In the present case, the debtors did not dispose of all their property by consenting to the attachment suits; neither was it all seized by virtue of such attachments, or sold upon the executions issued upon the judgments thereafter obtained. The record in the action for a dissolution of the partnership shows that there still remained a large amount of outstanding obligations due the debtors, not disposed of by them, and not interfered with by the attaching creditors, but which remained subject to be applied by the court as required by law. Neither was any trustee for the parties provided for or appointed. In these material particulars the case differs from that of Winner v. Hoyt, and they take it out of the rule of that case.

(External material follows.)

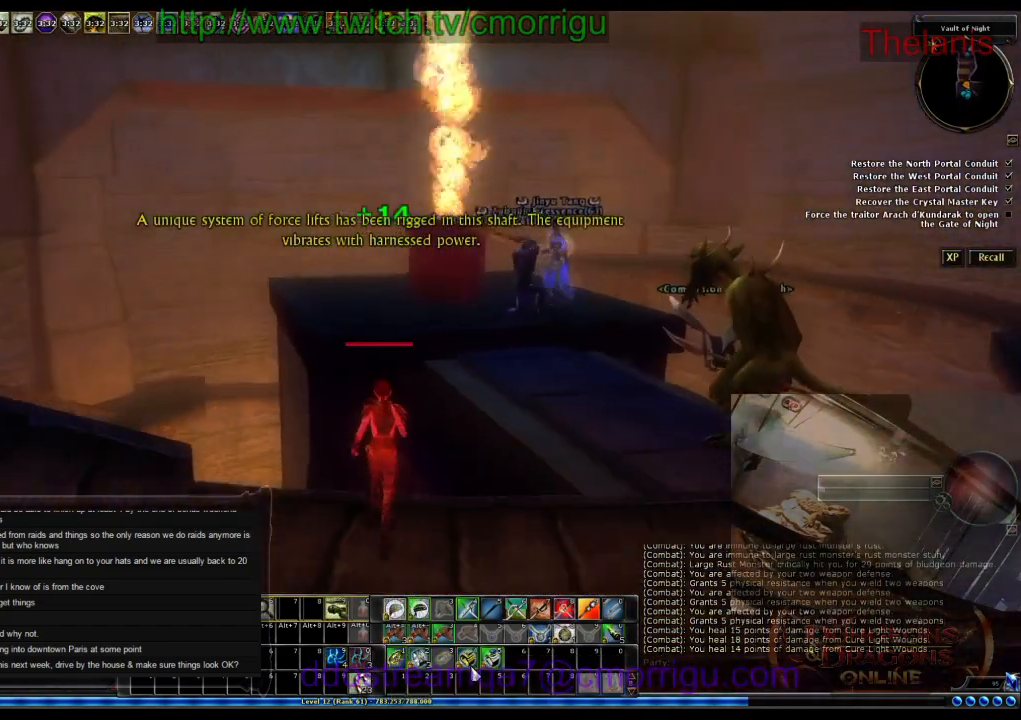
{"keys": ["w"], "events": []}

"We conclude, therefore, that, upon the allegations of the petition, the preferences created in favor of the attaching *442creditors were without fraud, and did not amount to a voluntary assignment for the benefit of creditors, and hence that the same were valid. It is scarcely necessary to add that the appellants had no right to traverse the affidavits for attachments in the other suits. That is a privilege given by statute to the attachment debtors alone. Howitt v. Blodgett, 61 Wis. 376; Rice v. Wolff, 65 id. 1; Keith v. Armstrong, id. 225.
The petition herein is in the nature of a pleading, and, because it fails to state or suggest facts showing that the petitioners have a paramount right to the money in controversy, we think the court did not err in denying the prayer of the petition, and awarding such money to the respondents.
By the Court.— The order appealed from is affirmed.